Ayna's proprietary Compound Foundational Models (CFMs) give brands granular control over every detail of their product images in a way that generic tools cannot match. The platform allows a brand to specify exact requirements — set the background, adjust lighting and mood, define a brand colour palette — and then generate consistent imagery across an entire catalogue.
The virtual model capability is where Ayna pushes furthest. The platform can create and customise an entire virtual human model around the clothes or any product, eliminating the necessity of human models for photoshoots. Its GenAI-based platform allows creation of virtual human models with multiple options across ethnicities such as American, Russian, Indian, and Indian sub-cultures such as Kashmiri, Bengali, and others. It also gives options to choose different body types, gender, age, as well as eye and hair colours.

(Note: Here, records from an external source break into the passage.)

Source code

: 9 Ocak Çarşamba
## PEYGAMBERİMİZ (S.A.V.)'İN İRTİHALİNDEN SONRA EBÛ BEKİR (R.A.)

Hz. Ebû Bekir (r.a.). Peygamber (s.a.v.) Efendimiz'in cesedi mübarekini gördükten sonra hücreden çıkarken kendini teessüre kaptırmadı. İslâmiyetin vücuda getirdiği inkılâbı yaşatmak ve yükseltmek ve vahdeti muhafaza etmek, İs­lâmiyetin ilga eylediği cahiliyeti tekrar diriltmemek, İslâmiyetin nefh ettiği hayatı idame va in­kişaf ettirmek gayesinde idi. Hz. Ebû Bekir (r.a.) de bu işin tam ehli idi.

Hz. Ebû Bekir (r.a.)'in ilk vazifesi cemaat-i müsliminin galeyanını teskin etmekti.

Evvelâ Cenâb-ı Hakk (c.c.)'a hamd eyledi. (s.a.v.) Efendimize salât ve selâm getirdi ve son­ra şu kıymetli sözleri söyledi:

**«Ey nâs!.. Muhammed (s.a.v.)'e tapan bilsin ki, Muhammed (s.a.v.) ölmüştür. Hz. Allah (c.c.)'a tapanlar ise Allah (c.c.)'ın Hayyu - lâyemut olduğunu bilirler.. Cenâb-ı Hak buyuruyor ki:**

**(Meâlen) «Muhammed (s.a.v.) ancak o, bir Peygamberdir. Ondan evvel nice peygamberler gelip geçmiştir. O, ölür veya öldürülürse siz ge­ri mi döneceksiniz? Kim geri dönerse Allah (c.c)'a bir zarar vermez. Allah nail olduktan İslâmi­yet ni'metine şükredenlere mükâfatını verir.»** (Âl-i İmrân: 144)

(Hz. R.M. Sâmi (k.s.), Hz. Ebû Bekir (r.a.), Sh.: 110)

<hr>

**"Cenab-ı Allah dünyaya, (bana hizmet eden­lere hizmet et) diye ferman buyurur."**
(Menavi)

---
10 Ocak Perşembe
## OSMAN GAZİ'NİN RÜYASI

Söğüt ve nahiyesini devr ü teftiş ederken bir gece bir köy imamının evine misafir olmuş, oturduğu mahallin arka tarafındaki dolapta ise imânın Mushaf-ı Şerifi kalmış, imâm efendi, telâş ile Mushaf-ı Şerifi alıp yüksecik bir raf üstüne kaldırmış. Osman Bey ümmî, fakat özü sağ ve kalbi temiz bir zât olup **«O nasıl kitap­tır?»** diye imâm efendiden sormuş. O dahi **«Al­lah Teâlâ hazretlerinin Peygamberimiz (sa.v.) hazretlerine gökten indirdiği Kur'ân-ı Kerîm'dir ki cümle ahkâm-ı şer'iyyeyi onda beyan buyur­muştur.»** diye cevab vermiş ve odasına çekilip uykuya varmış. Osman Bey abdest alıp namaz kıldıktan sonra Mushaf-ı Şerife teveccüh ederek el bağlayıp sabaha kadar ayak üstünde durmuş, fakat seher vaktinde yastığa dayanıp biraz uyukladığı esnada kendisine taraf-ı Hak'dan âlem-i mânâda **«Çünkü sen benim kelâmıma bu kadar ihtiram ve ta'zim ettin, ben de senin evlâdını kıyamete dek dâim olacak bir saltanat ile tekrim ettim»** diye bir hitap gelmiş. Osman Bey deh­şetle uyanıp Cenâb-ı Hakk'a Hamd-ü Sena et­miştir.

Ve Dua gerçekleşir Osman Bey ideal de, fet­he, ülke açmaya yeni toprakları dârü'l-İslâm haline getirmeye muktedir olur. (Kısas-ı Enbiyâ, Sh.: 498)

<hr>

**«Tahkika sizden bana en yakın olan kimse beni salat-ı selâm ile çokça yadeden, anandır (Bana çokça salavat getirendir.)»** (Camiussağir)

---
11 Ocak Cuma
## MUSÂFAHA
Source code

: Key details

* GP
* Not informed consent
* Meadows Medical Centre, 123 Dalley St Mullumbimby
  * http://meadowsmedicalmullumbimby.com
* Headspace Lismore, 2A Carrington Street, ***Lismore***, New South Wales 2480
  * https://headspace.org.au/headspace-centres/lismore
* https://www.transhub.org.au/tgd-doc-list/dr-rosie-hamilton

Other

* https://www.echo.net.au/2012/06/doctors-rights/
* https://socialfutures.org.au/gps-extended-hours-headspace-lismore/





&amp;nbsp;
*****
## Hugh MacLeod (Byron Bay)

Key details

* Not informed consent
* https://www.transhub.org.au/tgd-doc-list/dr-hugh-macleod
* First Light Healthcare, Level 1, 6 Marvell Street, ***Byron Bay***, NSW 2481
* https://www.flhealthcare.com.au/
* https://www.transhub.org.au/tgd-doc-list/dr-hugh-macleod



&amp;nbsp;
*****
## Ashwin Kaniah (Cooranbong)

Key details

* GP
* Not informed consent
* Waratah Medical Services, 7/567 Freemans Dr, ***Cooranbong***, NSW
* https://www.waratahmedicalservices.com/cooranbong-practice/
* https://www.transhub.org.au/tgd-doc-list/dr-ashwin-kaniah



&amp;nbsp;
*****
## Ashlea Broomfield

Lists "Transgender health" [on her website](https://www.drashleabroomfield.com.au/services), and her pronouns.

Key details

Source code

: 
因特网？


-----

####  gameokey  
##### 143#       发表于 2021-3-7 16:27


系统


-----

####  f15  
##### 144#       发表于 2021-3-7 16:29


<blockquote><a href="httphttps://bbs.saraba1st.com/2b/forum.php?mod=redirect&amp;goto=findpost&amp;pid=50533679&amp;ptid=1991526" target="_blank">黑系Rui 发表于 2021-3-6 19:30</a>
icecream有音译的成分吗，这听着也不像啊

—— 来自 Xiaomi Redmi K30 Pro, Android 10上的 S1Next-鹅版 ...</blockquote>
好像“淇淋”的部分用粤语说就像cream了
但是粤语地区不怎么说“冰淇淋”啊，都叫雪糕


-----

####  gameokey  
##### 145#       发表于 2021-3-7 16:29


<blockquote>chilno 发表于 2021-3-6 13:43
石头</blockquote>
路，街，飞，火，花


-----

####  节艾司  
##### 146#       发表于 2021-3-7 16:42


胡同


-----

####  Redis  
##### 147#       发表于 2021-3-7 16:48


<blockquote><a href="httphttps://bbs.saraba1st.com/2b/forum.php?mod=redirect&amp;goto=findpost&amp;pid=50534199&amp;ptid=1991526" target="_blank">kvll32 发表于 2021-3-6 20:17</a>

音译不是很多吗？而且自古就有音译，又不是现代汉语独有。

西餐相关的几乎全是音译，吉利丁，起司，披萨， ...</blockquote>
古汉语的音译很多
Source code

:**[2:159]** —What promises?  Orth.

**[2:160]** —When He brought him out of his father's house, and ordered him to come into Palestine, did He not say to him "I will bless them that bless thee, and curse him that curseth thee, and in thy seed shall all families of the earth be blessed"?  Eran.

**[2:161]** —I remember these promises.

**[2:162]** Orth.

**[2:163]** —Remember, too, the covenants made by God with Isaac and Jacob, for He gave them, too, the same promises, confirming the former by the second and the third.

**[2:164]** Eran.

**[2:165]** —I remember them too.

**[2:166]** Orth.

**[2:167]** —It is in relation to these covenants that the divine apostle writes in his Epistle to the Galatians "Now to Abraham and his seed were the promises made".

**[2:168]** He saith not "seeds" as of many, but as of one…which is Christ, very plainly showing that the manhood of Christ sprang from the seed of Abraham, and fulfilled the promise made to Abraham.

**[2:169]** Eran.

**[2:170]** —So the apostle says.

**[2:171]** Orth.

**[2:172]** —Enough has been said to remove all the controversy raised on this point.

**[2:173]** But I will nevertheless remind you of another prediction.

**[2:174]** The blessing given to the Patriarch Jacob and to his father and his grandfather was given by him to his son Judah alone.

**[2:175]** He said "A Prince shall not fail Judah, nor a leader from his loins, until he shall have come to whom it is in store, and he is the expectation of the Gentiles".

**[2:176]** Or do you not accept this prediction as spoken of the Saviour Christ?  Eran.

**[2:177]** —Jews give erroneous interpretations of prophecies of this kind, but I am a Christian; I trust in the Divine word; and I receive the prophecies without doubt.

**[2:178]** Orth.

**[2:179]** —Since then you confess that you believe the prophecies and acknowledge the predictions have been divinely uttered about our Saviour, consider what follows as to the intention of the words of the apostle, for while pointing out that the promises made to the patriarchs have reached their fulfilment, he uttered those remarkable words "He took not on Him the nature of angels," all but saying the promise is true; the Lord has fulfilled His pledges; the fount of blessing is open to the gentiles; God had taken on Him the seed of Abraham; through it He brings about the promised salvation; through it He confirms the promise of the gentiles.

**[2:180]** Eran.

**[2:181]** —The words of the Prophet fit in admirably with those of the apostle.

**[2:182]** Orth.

For an Indian fashion brand selling to a diverse domestic market, this matters specifically. A brand selling to consumers in Kerala, Punjab, and Maharashtra cannot assume one model presentation resonates with all three audiences. Ayna lets them generate localised imagery at effectively zero marginal cost per variant — something that would require multiple shooting days with multiple model bookings in the traditional workflow.
The Clients, the Scale Ambition, and What Comes Next
At the time of the funding announcement, Ayna's client roster included Reliance Retail's Clovia, WomanLikeU, Bummer, and D2C furniture brand Wakefit. The Wakefit addition was notable — it represented Ayna moving from pure fashion into home décor, a category with its own acute photography problem: furniture and décor simply cannot be photographed efficiently at catalogue scale without enormous studio and logistics overhead.
Ayna was looking to grow its customer base to over 1,000 by the end of 2024 from 15 at the time of funding. Whether that target was hit is unclear, but Tracxn data shows 27 employees as of July 2025 — a team that has grown meaningfully since the two-founder founding stage, suggesting operational scaling is underway.
The go-to-market expansion has two tracks running in parallel. Ayna is also creating a portal for long-tail customers where any user can enter and do photoshoots, moving beyond enterprise-only deals toward a self-serve model that mirrors how Canva opened design to non-designers. Simultaneously, international expansion — particularly into US fashion markets and European hubs — is on the roadmap. India remains the proving ground, but the unit economics of AI-generated photography work equally well in any geography where studio costs are high.
Bottom Line
Ayna sits at the intersection of two fast-moving curves: generative AI maturing to the point of commercial reliability, and Indian D2C brands hitting a scale inflection where photography costs become a genuine operational constraint. The $1.5 million seed is small relative to the problem size, but the CFM technology stack, the early enterprise validation from brands like Clovia and Wakefit, and a founding team with Zomato DNA and Stability AI recognition make this one of the more technically credible generative AI startups to emerge from Bengaluru's 2023–24 cohort. The next milestone to watch: whether the self-serve platform materialises, and whether the US market entry adds the revenue base needed for a Series A.